For you, the pension holder, it is quite an easy process. If you contact a qualified IFA like myself then we can do all the hard work for you, here are the steps that you need to take:
- Contact the IFA
- Complete a letter of authority
- 4 – 8 weeks later the IFA should have all the information available for you to make your decisions.
The IFA should complete various forms with you including a “Fact find and Attitude to Risk” questionnaire, and should be able to provide you with a detailed report on all the pros and cons of transferring your pension. You should be given information on all the options available to you now and at the time you intend to take the benefits.
You should not wait until you are ready to retire to find out what your options are. There are many cases where pension pots built up in the UK years ago are now sitting dormant or invested in old funds which are not being managed as well as some other funds available now. Reviewing your pension pot during the early years on a regular basis can make a huge difference to the size of fund you have when you come to retire.
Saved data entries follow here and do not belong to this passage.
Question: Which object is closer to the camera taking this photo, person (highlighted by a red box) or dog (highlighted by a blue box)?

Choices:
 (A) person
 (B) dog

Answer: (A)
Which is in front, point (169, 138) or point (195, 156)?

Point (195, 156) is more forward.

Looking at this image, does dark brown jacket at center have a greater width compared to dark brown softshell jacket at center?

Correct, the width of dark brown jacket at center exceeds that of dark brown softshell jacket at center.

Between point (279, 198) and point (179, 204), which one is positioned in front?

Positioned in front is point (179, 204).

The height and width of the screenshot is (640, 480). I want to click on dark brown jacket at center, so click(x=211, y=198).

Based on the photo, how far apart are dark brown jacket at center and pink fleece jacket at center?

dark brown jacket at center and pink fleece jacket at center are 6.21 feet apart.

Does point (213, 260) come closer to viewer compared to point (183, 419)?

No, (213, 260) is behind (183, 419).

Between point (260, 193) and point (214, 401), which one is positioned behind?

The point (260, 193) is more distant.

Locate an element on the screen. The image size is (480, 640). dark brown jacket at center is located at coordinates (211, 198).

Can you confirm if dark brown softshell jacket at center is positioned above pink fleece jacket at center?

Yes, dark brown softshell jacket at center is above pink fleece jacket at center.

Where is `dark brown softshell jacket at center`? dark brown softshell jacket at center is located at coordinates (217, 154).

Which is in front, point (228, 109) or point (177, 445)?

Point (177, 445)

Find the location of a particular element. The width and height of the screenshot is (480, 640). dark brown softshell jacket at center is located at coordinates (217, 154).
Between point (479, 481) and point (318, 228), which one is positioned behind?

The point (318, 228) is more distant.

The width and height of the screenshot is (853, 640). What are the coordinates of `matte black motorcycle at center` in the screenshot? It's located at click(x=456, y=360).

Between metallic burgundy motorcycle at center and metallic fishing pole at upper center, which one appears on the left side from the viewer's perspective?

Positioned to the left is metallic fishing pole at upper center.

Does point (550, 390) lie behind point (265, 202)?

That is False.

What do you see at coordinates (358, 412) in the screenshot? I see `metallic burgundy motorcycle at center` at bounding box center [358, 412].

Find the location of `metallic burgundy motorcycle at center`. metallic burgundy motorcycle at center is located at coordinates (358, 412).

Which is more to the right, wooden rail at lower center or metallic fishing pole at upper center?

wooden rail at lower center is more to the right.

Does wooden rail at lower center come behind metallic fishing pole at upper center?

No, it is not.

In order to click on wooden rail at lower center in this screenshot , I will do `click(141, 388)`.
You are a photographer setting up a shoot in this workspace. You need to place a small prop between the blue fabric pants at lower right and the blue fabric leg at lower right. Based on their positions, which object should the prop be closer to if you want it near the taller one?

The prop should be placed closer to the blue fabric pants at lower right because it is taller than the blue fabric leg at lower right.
There is no cost to you to find out about each of your pension pots; normally a provider will allow you to apply for a transfer value once each year free of charge. They often charge for a second or subsequent application within a 12-month period.
I would strongly recommend you find out about your pension pot now, you have nothing to lose and you will be better placed to start planning your retirement. I have been involved with pensions for nearly 30 years and can categorically state keeping on top of your own provision will pay you dividends in the long run.
In today’s financial climate it is essential you do everything you can to make sure your money is safe and secure, so that what you want to transpire in the future has the best chance of happening.
This communication is for informational purposes only and is not intended to constitute, and should not be construed as, investment advice, investment recommendations or investment research. You should seek advice from a professional adviser before embarking on any financial planning activity. Whilst every effort has been made to ensure the information contained in this communication is correct, we are not responsible for any errors or omissions.